Exercise requirements » Using the listing below, please print exactly the lines from the one with "right knee: (464, 686)" through the one with "left elbow: (984, 376)". Leave out every picture.

[Material for this task]

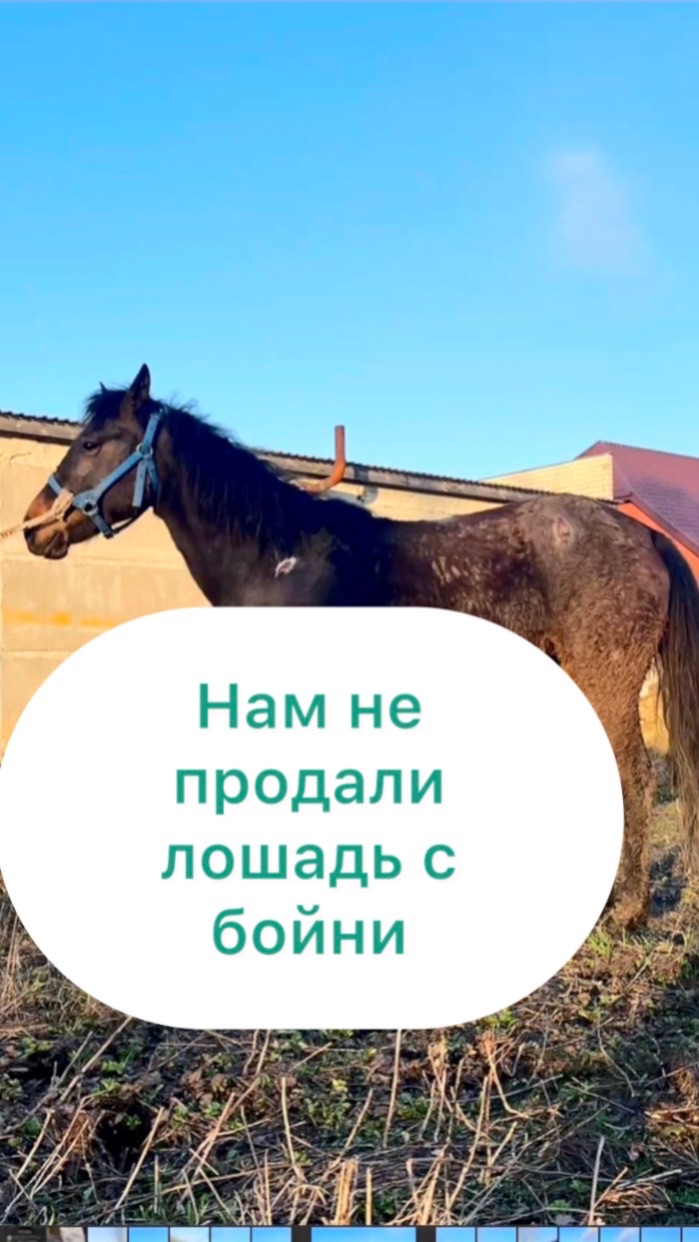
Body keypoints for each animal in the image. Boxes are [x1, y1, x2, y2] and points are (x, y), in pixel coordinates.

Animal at [23, 365, 699, 931]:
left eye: (93, 443)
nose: (32, 527)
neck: (278, 556)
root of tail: (644, 537)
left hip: (607, 680)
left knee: (636, 777)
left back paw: (629, 911)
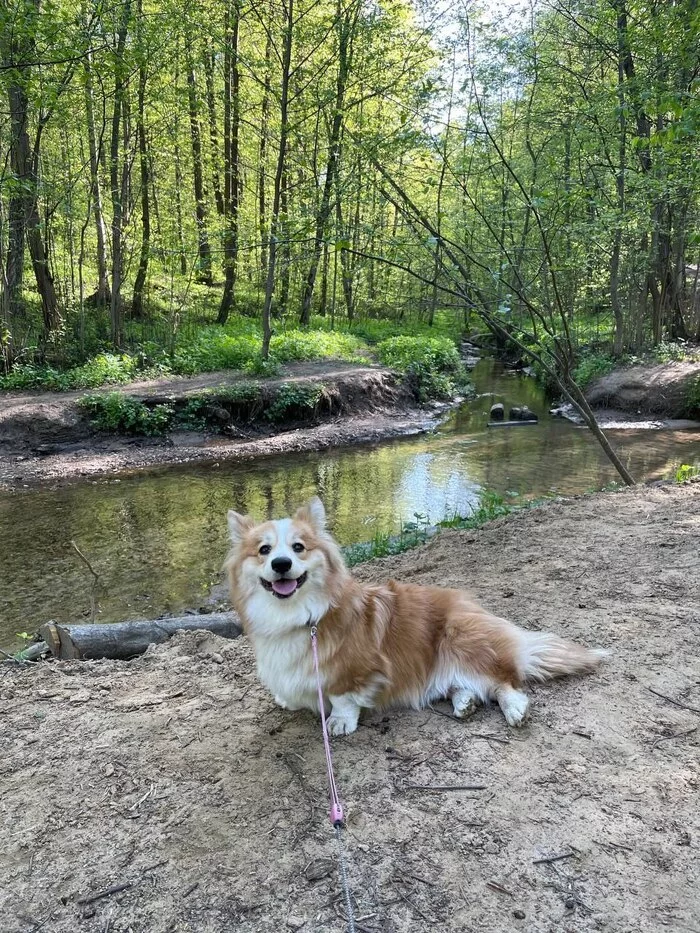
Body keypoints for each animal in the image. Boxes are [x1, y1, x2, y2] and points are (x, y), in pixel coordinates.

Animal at [224, 496, 600, 736]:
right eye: (264, 550)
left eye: (298, 547)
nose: (281, 564)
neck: (297, 615)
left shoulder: (355, 672)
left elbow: (342, 697)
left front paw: (340, 722)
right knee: (464, 686)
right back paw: (464, 703)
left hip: (460, 638)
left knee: (503, 682)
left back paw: (514, 709)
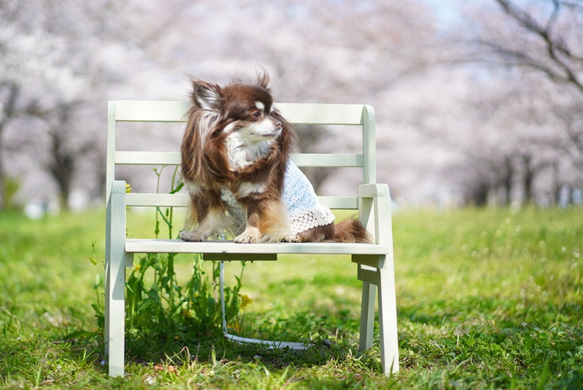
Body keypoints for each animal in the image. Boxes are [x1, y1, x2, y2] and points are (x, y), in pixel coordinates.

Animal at [179, 72, 370, 244]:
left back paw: (291, 236)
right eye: (256, 114)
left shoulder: (259, 193)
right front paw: (197, 233)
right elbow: (207, 217)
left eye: (272, 113)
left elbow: (254, 217)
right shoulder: (208, 191)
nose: (278, 124)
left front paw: (249, 235)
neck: (239, 151)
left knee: (315, 235)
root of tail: (333, 230)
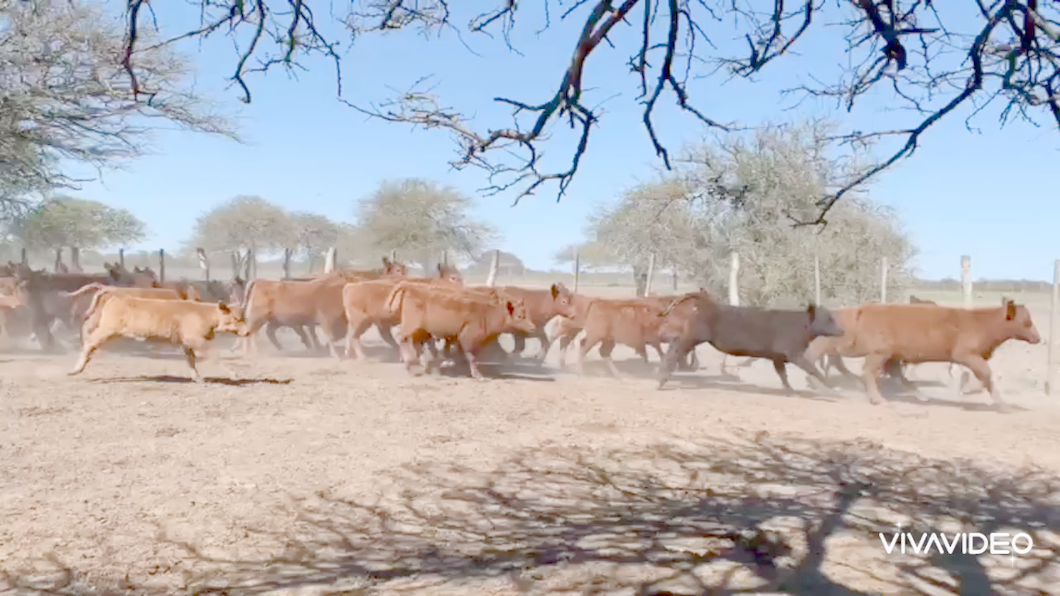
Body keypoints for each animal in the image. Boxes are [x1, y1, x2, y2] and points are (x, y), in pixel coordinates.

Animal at [71, 292, 251, 379]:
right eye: (236, 318)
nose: (248, 331)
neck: (205, 314)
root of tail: (114, 297)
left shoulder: (185, 342)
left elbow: (190, 359)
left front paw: (197, 377)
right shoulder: (196, 339)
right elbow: (214, 356)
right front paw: (233, 374)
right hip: (106, 330)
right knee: (89, 343)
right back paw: (77, 369)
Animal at [383, 282, 538, 375]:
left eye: (527, 313)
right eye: (520, 316)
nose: (532, 327)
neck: (488, 311)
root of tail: (409, 286)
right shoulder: (467, 337)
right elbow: (471, 356)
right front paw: (477, 375)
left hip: (419, 330)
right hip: (411, 326)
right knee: (402, 338)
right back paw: (410, 365)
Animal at [652, 292, 843, 394]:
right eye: (827, 318)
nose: (842, 331)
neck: (800, 324)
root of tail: (704, 302)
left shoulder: (778, 357)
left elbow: (783, 374)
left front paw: (789, 390)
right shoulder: (794, 354)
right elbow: (813, 369)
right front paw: (831, 388)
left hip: (687, 338)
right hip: (690, 338)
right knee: (673, 353)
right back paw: (660, 381)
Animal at [814, 299, 1038, 405]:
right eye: (1026, 322)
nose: (1038, 338)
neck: (981, 322)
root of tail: (863, 309)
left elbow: (984, 376)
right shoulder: (967, 356)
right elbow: (986, 374)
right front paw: (1001, 403)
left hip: (887, 354)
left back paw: (919, 395)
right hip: (877, 352)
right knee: (865, 371)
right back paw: (877, 399)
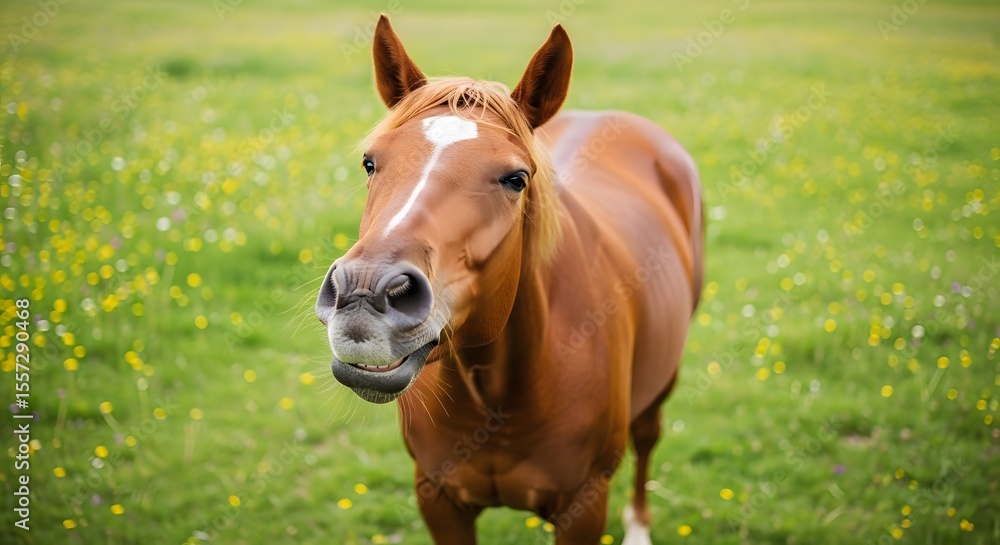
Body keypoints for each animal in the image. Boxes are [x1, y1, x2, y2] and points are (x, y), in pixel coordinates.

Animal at [315, 15, 704, 544]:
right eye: (371, 162)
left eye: (516, 178)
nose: (363, 294)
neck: (496, 392)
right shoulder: (437, 497)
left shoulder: (584, 505)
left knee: (647, 438)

[/Material for this task]

Problem solution »
right knee: (464, 686)
right back paw: (464, 703)
left hip: (460, 638)
left knee: (503, 682)
left back paw: (514, 709)
Body keypoints for each animal in the image. Boxes are [x1, y1, x2, y2] and points are (x, y), in pixel coordinates.

Animal at [179, 72, 370, 244]:
left back paw: (291, 236)
right eye: (256, 114)
left shoulder: (259, 193)
right front paw: (197, 233)
right elbow: (207, 217)
left eye: (272, 113)
left elbow: (254, 217)
right shoulder: (208, 191)
nose: (278, 124)
left front paw: (249, 235)
neck: (239, 151)
left knee: (315, 235)
root of tail: (333, 230)
Body keypoints for each animal in the image. Boxes are [x1, y1, x2, y2] and points are (x, y), in pixel coordinates.

Animal at [71, 292, 251, 379]:
right eye: (236, 318)
nose: (248, 331)
neck: (205, 314)
root of tail: (114, 297)
left shoulder: (185, 342)
left elbow: (190, 359)
left front paw: (197, 377)
right shoulder: (196, 339)
right elbow: (214, 356)
right front paw: (233, 374)
right hip: (106, 330)
right knee: (89, 343)
right back paw: (77, 369)
Animal at [383, 282, 538, 375]:
left eye: (527, 313)
right eye: (520, 316)
nose: (532, 327)
neck: (488, 311)
root of tail: (409, 286)
right shoulder: (467, 337)
right elbow: (471, 356)
right front paw: (477, 375)
left hip: (419, 330)
right hip: (411, 326)
right knee: (402, 338)
right back paw: (410, 365)
Animal at [652, 292, 843, 394]:
right eye: (827, 318)
nose: (842, 331)
neck: (800, 324)
root of tail: (704, 302)
left shoulder: (778, 357)
left elbow: (783, 374)
left front paw: (789, 390)
right shoulder: (794, 354)
right elbow: (813, 369)
right front paw: (831, 388)
left hip: (687, 338)
right hip: (690, 338)
right knee: (673, 353)
right back paw: (660, 381)
Animal at [814, 299, 1038, 405]:
right eye: (1026, 322)
nose: (1038, 338)
neck: (981, 322)
root of tail: (863, 309)
left elbow: (984, 376)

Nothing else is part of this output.